After charting a vertical climb from 5.8 per cent in July 2020 to 7.6 per cent in June 2022, the yield on the 10-year government security has cooled off slightly to 7.4 per cent now. Bond markets were earlier convinced about sticky inflation and a series of further rate hikes by the RBI. But the recent correction across the commodities pack, on the back of global recession fears, is causing markets to rethink the length and steepness of the ongoing rate hike cycle. It is hard to say which way both rates and inflation may move from here.

A 7.4 per cent yield on the 10-year gilt presents a good level for long-term debt investors to lock into the safest bond in the market. Taking the mutual fund route to invest in this g-sec can fetch you compounding benefits from interest accruals, while ensuring efficient taxation of your final returns. Ten-year constant maturity funds are always invested in either the prevailing 10-year g-sec or multiple g-secs with maturity that averages to 10 years, in order to replicate the yield and price performance of the benchmark gilt. These passive funds also charge lower expenses than actively managed gilt funds.

Navigating rate risk

The key reasons why ordinary debt investors shy away from investing in long-term gilt funds that own them, is their volatile returns from year-to-year and the possibility of losing money in them.

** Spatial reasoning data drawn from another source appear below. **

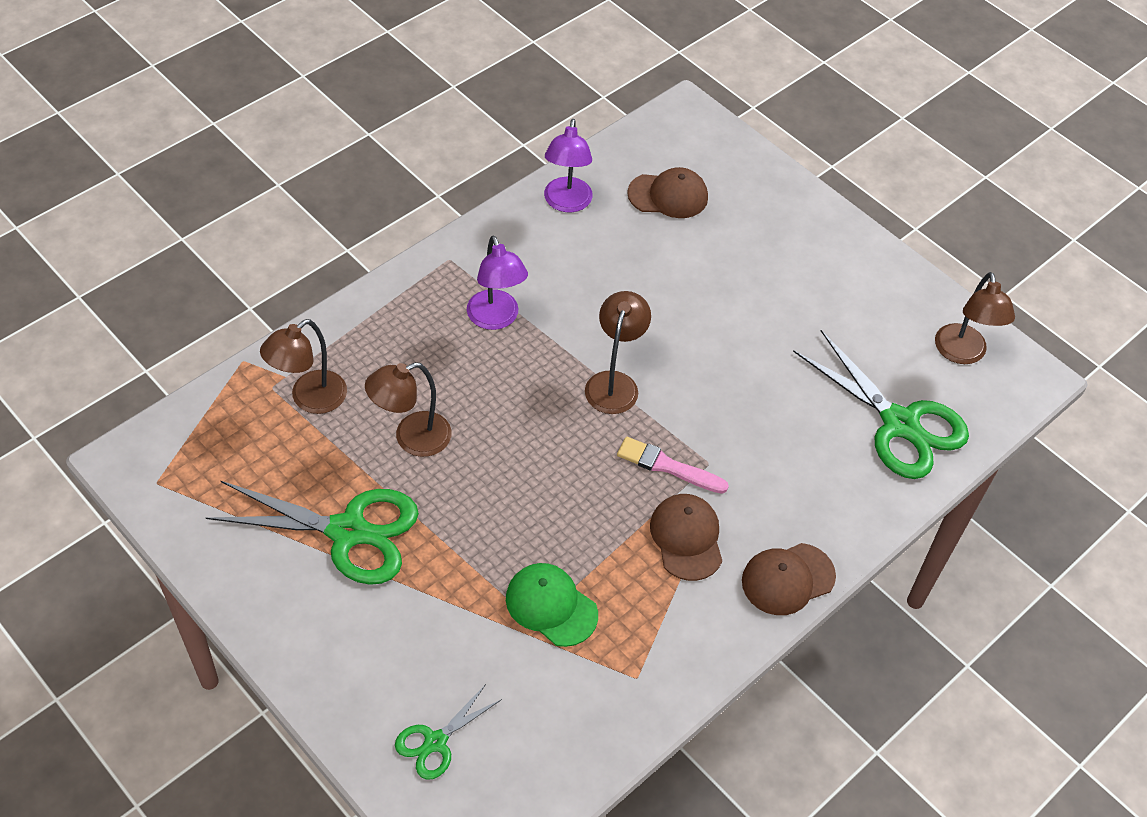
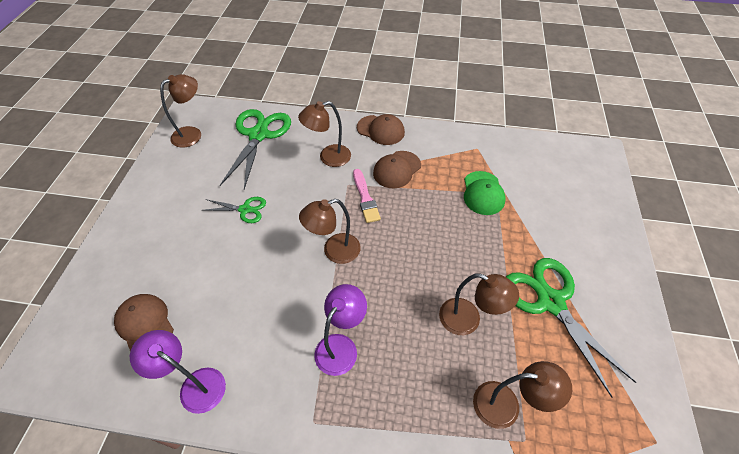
camera: 125 degrees left, 0 degrees up
(435, 742) = (583, 189): green scissors -> green scissors (245, 209)
(566, 203) = (195, 385): purple lamp -> purple lamp turned 120 degrees counterclockwise
(781, 475) = (328, 157): none -> brown lamp

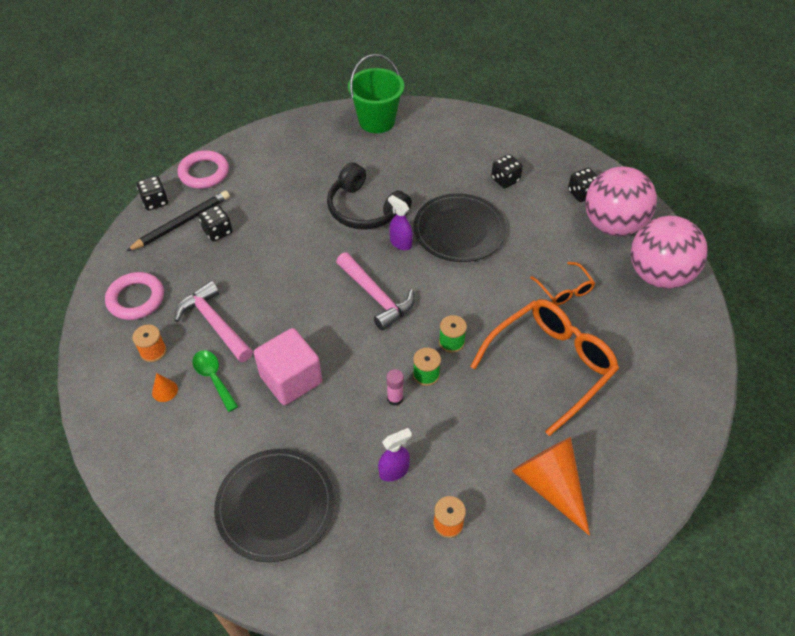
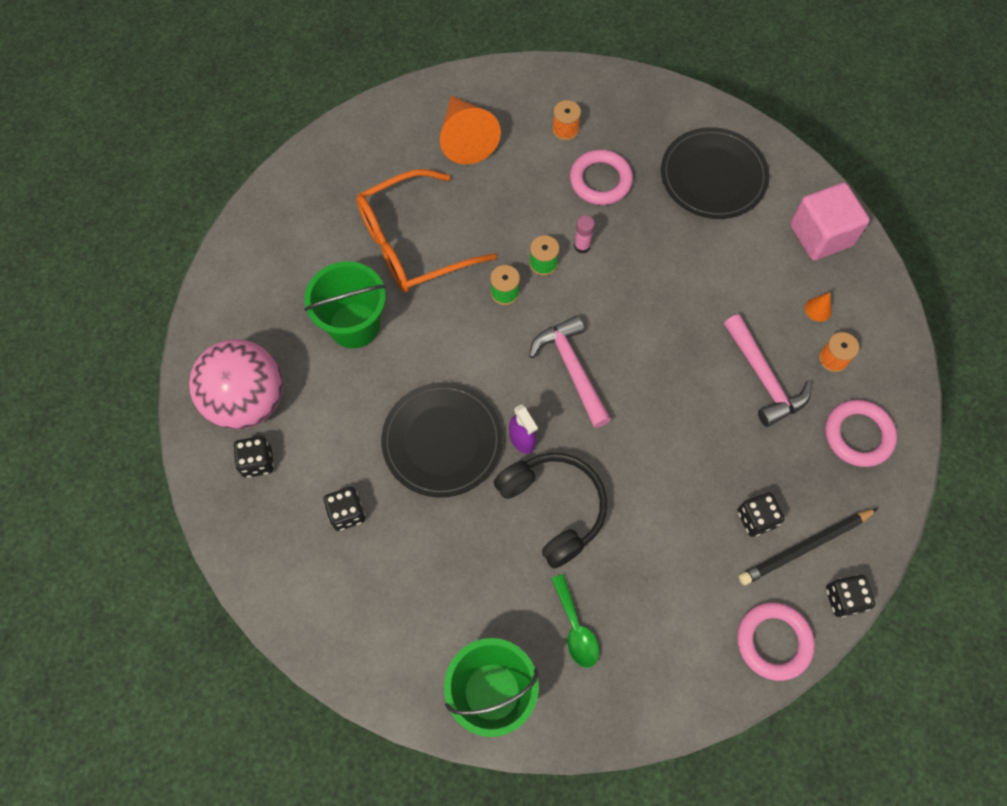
camera: 165 degrees left, 15 degrees up
(213, 378) = (766, 311): green spoon -> green spoon (575, 628)
(291, 379) = (684, 291): pink cube -> pink cube (820, 235)
(394, 471) = (600, 180): purple spray bottle -> pink ring
(564, 290) = (354, 325): orange glasses -> green bucket
(658, 275) = (238, 318): pink ball -> none

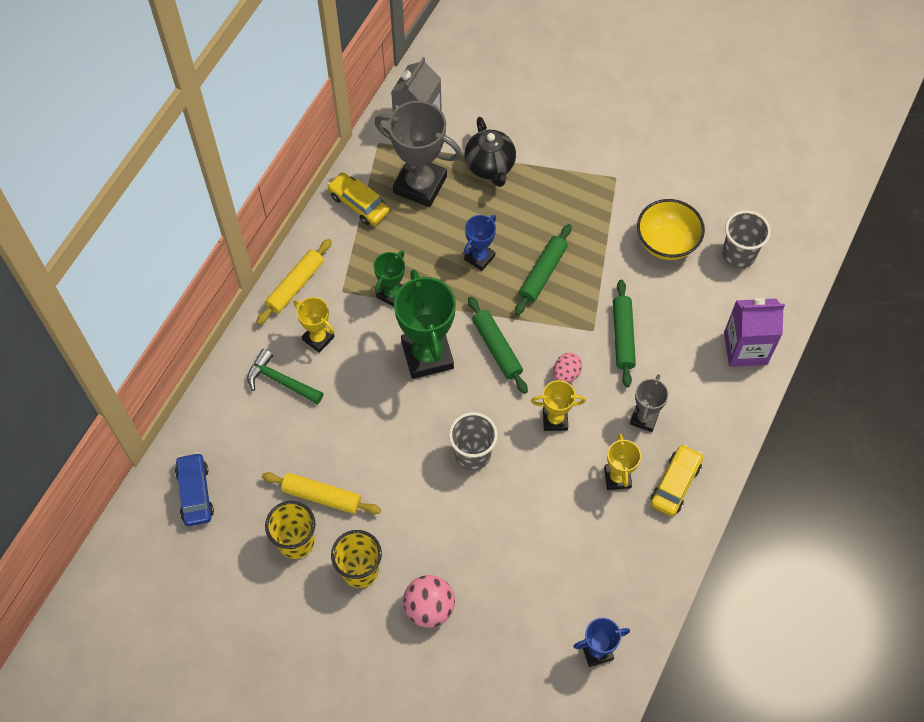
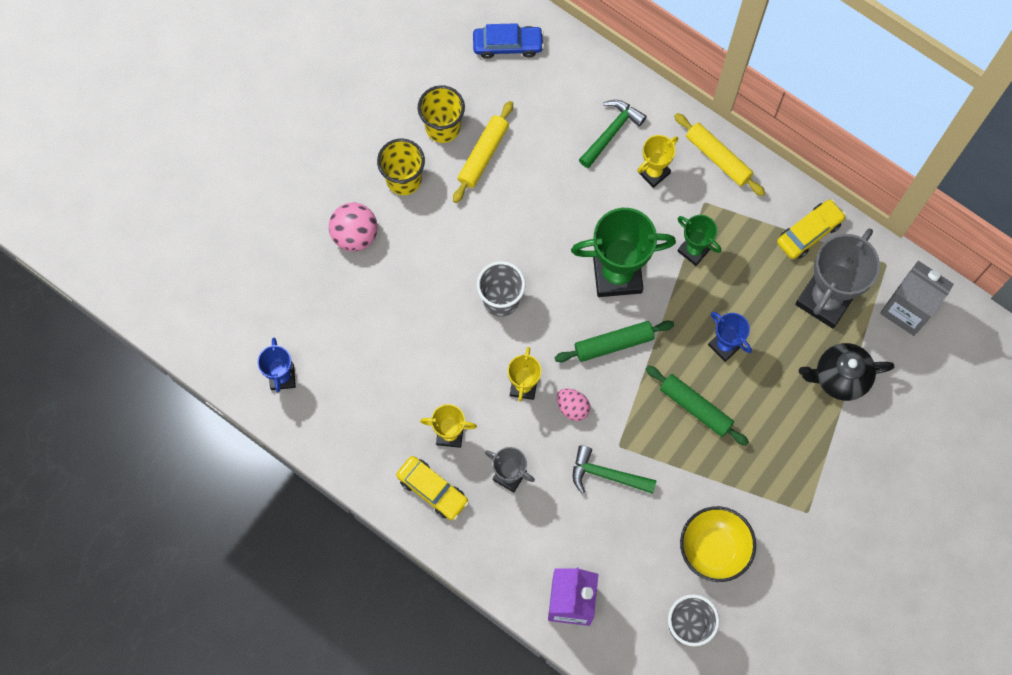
camera: 100 degrees right, 10 degrees up
(622, 336) = (606, 475): green rolling pin -> green hammer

Gilt funds carry no credit risk. But when interest rates in the market rise, the prices of older bonds in the market sink. The longer the maturity of the bond, the more the battering it takes from rate increases. Funds that own 10-year g-secs are highly susceptible to such declines, because of their long tenure and high price sensitivity. If you time your entry into 10-year constant maturity funds to the bottom of a rate cycle, you can face short-term NAV losses if rates rise from your entry point.

But ‘short-term’ is the key word to note here. If you remain invested in a constant maturity gilt fund beyond two-three years, the probability of losses from rate risk shrinks. The steady interest accruals smooth out your returns and make up for the losses from rate movements.

A rolling return analysis of SBI Magnum Constant Maturity Fund (Regular plan) over the last 15 years shows that the fund’s worst losses for a six-month holding period were 4.4 per cent and for a one-year holding were 3.34 per cent. For investors who held the fund for three years, there was no instance of a negative return. Over three-year rolling periods, the fund averaged 8.68 per cent CAGR, with a minimum of 3.13 per cent. For five years, the minimum return was 5.36 per cent and the average 8.64 per cent. If you held for 10 years, matching your horizon to the fund’s maturity, your minimum returns were as high as 7.54 per cent while the average was 8.83 per cent. Going forward, you should not expect constant maturity funds to repeat their high yields of the past, as market interest rates are likely to rule much lower. But long-term returns of 7-7.5 per cent should be possible given current rate trends.

Timing your entry

The above data shows that holding your investments in constant maturity funds for five years plus reduces the possibility of losses from them. But how do you deal with the volatility in returns? To ensure that you do earn reasonable returns from a 10-year constant maturity fund, it is necessary to time your entry right.

In stock markets, you improve your shot at high returns when you buy into equity funds when stock prices are beaten down. The same logic applies to bonds (or gilts) too. You improve your chances of good returns when you buy into long-term gilt funds when gilt prices are beaten down. This essentially means that the best time to buy long-term gilt or constant maturity funds is when market yields have risen sharply, and the past returns from such funds are poor or negative. Most retail investors do exactly the opposite and buy them when past returns are high.

Why buy
As buying into current yields will earn you interest accruals at over 7 per cent, this appears a good time to enter

Constant maturity funds were sporting double-digit returns in December 2008 after a sharp fall in the g-sec yield from over 9 per cent in August 2008 to about 5 per cent. But investors who bought them in December 2008 made just a 6 per cent CAGR in the next five years and 8 per cent over the next 10 years. Investors who bought when market yields were at 9 per cent in August 2008, earned 7.4 per cent over the next five years and 8.5 per cent over the next decade.

Why now?

Given the uncertainties prevailing around the inflation and rate outlook today, there’s no saying if Indian g-sec yields will get to the 8 per cent levels of the past, or top out much before. Catching the top of a rate cycle is just as difficult as catching a bear market bottom. As buying into current yields will earn you interest accruals at over 7 per cent, with the probability of price gains, this appears a good time to enter. There are four open-end constant maturity gilt funds and one ETF available to play this opportunity. But SBI Magnum Constant Maturity Gilt Fund appears a good bet owing to its 10-year plus track record and good performance across rate cycles.